WHAT TO PRODUCE: Reproduce the data in full, exactly.

STORED DATA:
§ §

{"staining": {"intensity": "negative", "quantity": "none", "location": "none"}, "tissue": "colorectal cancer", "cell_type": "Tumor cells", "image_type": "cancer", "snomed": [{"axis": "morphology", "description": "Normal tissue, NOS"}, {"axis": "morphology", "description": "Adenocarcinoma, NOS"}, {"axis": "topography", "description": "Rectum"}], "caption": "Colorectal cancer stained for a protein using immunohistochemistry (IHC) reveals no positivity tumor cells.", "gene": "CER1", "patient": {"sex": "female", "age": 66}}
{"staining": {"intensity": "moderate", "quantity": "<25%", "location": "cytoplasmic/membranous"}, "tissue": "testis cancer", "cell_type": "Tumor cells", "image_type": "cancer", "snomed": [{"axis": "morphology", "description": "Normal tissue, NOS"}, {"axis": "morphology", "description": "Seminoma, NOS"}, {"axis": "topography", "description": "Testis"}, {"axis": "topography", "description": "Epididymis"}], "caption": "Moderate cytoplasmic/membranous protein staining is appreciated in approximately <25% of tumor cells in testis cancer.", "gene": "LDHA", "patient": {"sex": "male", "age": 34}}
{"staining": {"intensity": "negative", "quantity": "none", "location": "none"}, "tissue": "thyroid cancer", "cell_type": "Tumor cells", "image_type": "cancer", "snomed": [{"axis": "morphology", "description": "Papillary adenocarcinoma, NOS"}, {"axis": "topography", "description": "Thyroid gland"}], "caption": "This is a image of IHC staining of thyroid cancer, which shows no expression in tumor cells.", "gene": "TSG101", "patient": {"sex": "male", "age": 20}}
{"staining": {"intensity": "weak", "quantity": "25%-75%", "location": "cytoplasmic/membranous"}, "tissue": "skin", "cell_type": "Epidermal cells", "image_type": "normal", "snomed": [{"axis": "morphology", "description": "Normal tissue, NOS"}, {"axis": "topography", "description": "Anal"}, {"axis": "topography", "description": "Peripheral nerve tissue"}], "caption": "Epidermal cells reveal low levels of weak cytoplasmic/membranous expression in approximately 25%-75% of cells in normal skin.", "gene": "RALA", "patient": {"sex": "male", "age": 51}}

§ §

WRITTEN RESPONSE:
{"staining": {"intensity": "negative", "quantity": "none", "location": "none"}, "tissue": "colorectal cancer", "cell_type": "Tumor cells", "image_type": "cancer", "snomed": [{"axis": "morphology", "description": "Normal tissue, NOS"}, {"axis": "morphology", "description": "Adenocarcinoma, NOS"}, {"axis": "topography", "description": "Rectum"}], "caption": "Colorectal cancer stained for a protein using immunohistochemistry (IHC) reveals no positivity tumor cells.", "gene": "CER1", "patient": {"sex": "female", "age": 66}}
{"staining": {"intensity": "moderate", "quantity": "<25%", "location": "cytoplasmic/membranous"}, "tissue": "testis cancer", "cell_type": "Tumor cells", "image_type": "cancer", "snomed": [{"axis": "morphology", "description": "Normal tissue, NOS"}, {"axis": "morphology", "description": "Seminoma, NOS"}, {"axis": "topography", "description": "Testis"}, {"axis": "topography", "description": "Epididymis"}], "caption": "Moderate cytoplasmic/membranous protein staining is appreciated in approximately <25% of tumor cells in testis cancer.", "gene": "LDHA", "patient": {"sex": "male", "age": 34}}
{"staining": {"intensity": "negative", "quantity": "none", "location": "none"}, "tissue": "thyroid cancer", "cell_type": "Tumor cells", "image_type": "cancer", "snomed": [{"axis": "morphology", "description": "Papillary adenocarcinoma, NOS"}, {"axis": "topography", "description": "Thyroid gland"}], "caption": "This is a image of IHC staining of thyroid cancer, which shows no expression in tumor cells.", "gene": "TSG101", "patient": {"sex": "male", "age": 20}}
{"staining": {"intensity": "weak", "quantity": "25%-75%", "location": "cytoplasmic/membranous"}, "tissue": "skin", "cell_type": "Epidermal cells", "image_type": "normal", "snomed": [{"axis": "morphology", "description": "Normal tissue, NOS"}, {"axis": "topography", "description": "Anal"}, {"axis": "topography", "description": "Peripheral nerve tissue"}], "caption": "Epidermal cells reveal low levels of weak cytoplasmic/membranous expression in approximately 25%-75% of cells in normal skin.", "gene": "RALA", "patient": {"sex": "male", "age": 51}}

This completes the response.